Exercise directions: Please filter the listing for the string "Трамп" and copy each matching line.

-=-=-=-=-

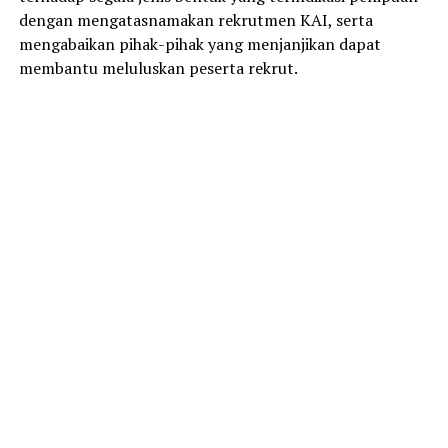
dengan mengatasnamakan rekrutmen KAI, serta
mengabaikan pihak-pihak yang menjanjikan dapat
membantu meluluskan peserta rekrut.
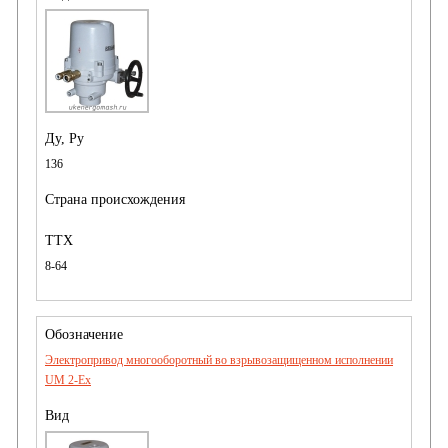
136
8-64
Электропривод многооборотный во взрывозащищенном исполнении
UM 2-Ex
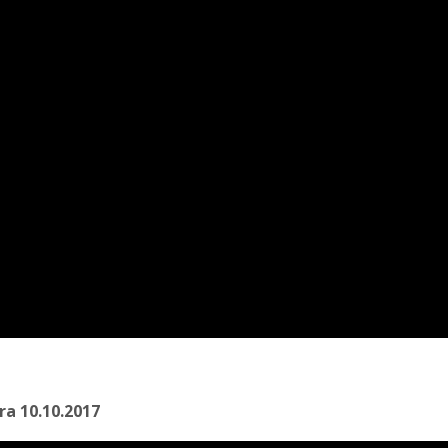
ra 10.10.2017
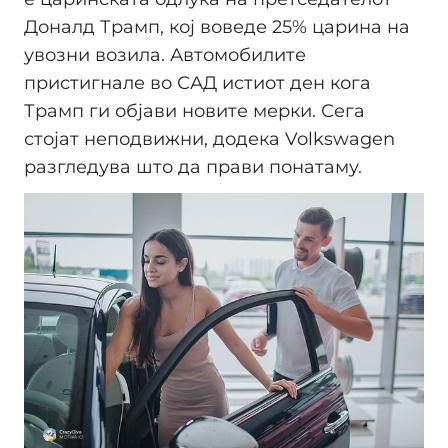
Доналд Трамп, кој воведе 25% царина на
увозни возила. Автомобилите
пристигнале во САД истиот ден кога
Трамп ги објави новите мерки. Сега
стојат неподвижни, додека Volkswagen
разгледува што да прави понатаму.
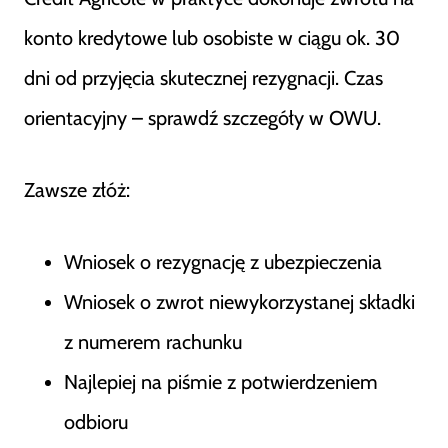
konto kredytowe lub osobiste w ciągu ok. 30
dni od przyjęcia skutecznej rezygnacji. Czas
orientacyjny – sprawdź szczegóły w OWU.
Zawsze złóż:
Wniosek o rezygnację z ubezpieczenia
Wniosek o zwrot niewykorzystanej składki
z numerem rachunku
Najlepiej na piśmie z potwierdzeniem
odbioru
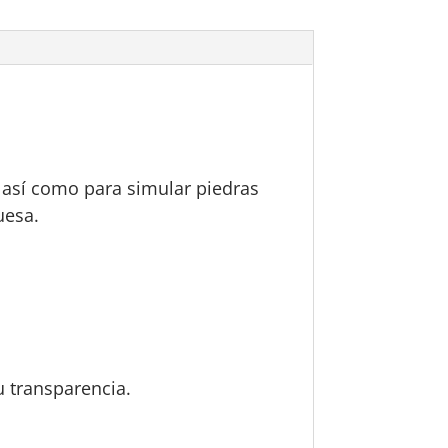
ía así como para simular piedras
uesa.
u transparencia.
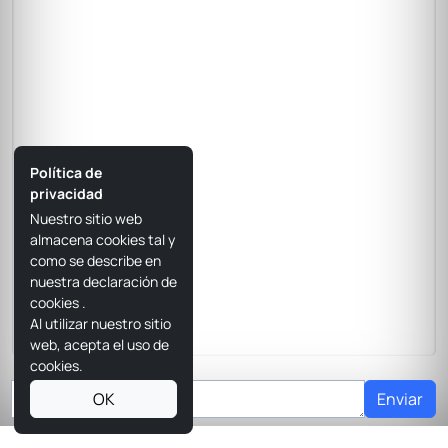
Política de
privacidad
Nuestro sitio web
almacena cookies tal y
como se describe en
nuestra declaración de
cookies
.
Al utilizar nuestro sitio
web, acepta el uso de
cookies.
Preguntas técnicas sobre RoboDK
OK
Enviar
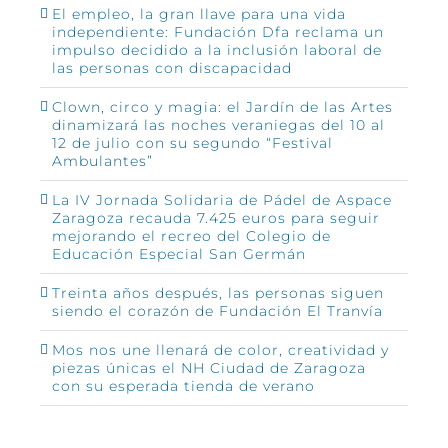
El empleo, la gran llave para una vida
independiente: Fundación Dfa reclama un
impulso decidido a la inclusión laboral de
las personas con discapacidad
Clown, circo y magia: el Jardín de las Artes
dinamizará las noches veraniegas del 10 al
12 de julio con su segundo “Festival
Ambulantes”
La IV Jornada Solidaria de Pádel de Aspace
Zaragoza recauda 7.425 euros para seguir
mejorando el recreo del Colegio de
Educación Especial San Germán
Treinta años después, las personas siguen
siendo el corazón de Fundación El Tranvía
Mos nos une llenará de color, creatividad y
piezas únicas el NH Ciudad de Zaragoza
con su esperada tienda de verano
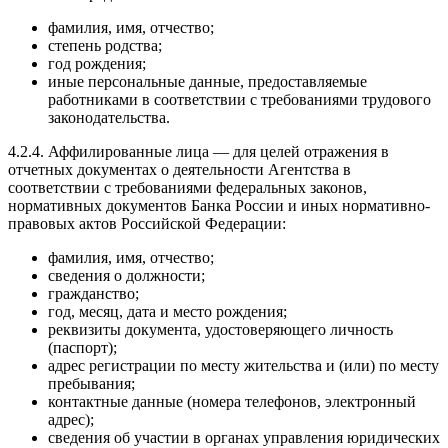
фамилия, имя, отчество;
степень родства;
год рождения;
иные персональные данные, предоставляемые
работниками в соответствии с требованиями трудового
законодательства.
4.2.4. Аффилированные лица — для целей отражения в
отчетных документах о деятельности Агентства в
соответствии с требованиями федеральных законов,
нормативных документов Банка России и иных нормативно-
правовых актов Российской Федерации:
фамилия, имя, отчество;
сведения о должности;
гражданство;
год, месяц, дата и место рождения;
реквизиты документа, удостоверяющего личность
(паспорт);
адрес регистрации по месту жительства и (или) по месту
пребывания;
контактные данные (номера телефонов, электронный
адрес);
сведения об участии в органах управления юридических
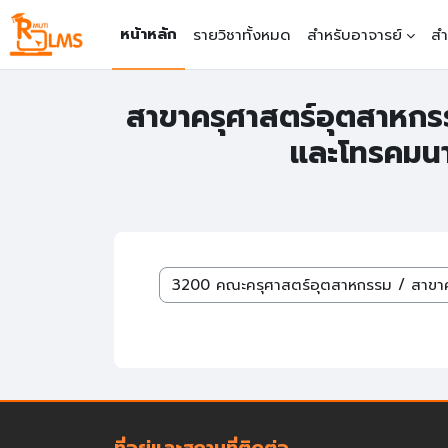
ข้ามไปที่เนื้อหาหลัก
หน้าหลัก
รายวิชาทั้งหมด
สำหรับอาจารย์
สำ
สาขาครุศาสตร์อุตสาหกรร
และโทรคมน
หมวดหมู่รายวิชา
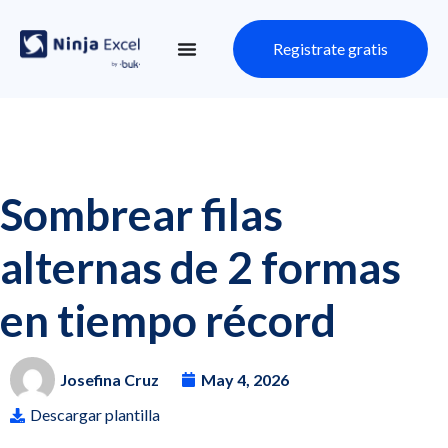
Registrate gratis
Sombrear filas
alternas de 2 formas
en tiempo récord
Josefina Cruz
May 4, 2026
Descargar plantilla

-=-=-=-=-

Response:
Доналд Трамп, кој воведе 25% царина на
Трамп ги објави новите мерки. Сега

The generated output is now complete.